Has anyone stopped to analyze the relaxing effects of riding? The urge to sing out loud? The feeling of being attune with the world, somehow feeling that soon all will be well again? No matter what weighty matters burden the mind, bicycle riding and worry simply don’t mix. There just doesn’t seem to be any time or place for anything else but the feel of the rush of air in your face, the pull on lazy muscles and the keen enjoyment of skimming along.
To have a companion beside you only tends to increase the pleasure of sharing and enjoying the same health giving activity. You find yourself saying, “Isn’t this wonderful. It simply beats going for a ride in a car where no effort is needed and such exhilaration is missed.”

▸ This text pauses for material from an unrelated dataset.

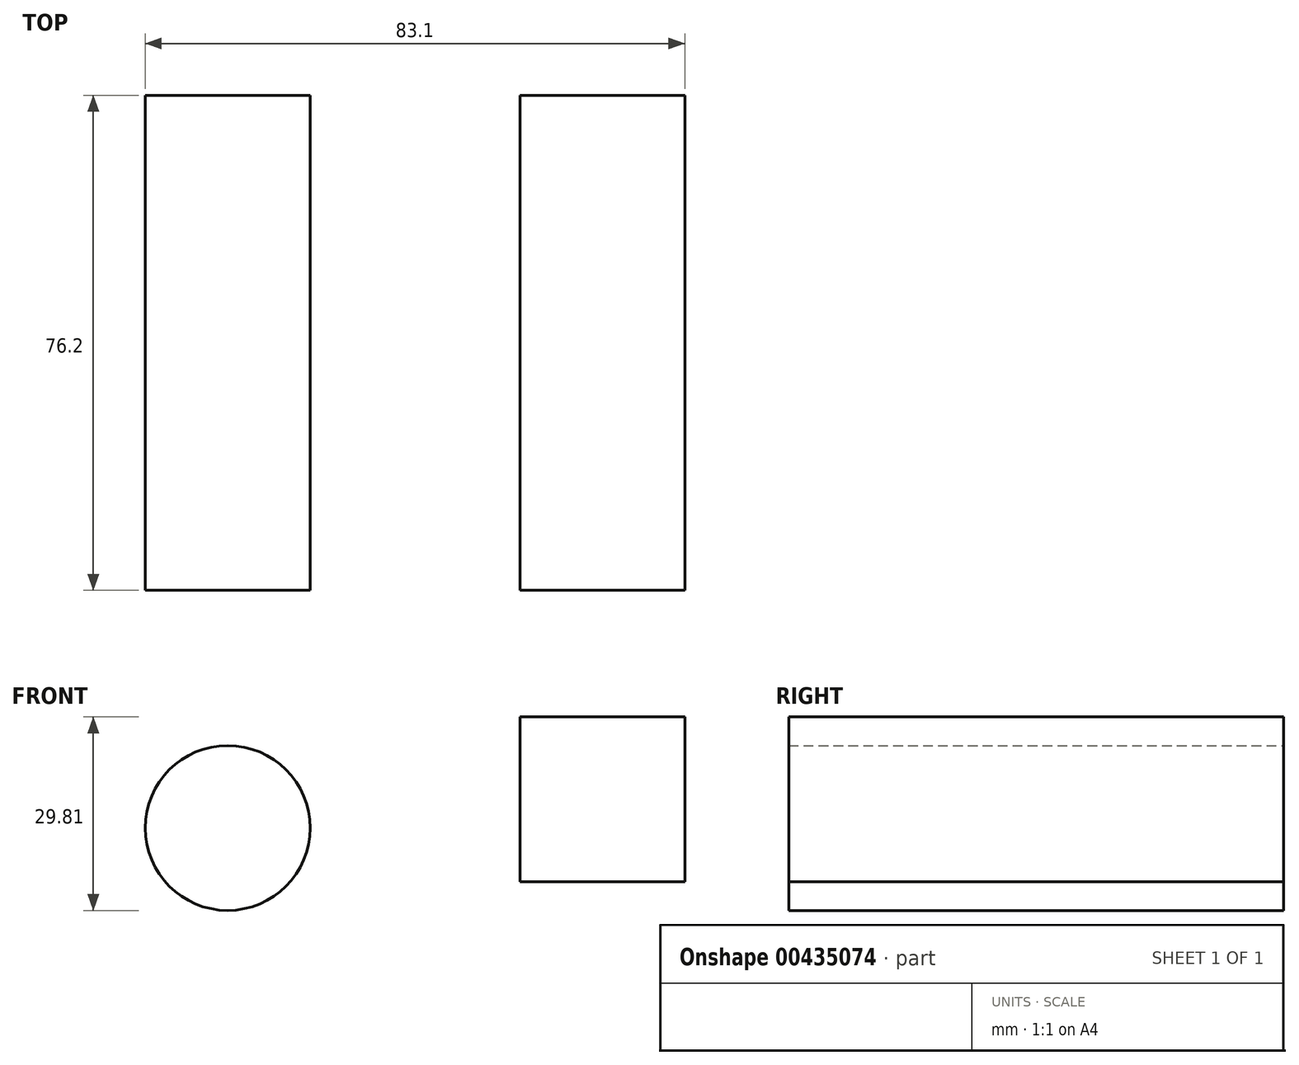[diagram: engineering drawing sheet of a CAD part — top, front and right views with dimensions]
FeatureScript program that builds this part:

Yes, you can even gossip, but to your surprise even that pastime seems to be airwashed and somehow lack the usual sting which certain people generally inspire when you referred to them. You talk and plan and just love every moment because at the back of your mind there is the consciousness that you are outdoors, exercising, and enjoying it, not as a must but as an inexpensive and yet such a good for you sport.
“What about uphills?” the unbelieving might put in at this point. “Tough work isn’t it?” Hardly. It is no disgrace to walk up, meanwhile chatting on unconcernedly and before you know it you are up, facing, many times, the reward of a long sweep of downhill.
Why the insistent extollment of a sport which is noted as having been assiduously participated in by some people on the European continent? Of course, even the famous Madame Curie and her equally famous husband Pierre were known to take bicycle trips of several week’s duration through the picturesque countryside of France. And isn’t there also some small tropical island where cars are never used, only bicycles?
The real obstacles, I am afraid, exist in our own fair land. The widespread use of cars may have kept bicycles so much in the background. The tempo of our modern age has been stepped up to such a pace that a bicycle seems almost the equivalent of walking.
The hope of all cyclists today who are nursing secret ambitions of taking trips is that there will be more stopping places arranged to permit indulgence by many who have been thus far discouraged by the sorry lack of the wherewithal. One day soon may they realize the lofty dreams they treasure of taking a holiday that will embody pleasure, exercise and not too great an outlay of funds

* According to the Random House Dictionary of the English Language, Mrs. Grundy is “a narrow-minded, conventional person who is extremely critical of any breach of propriety.”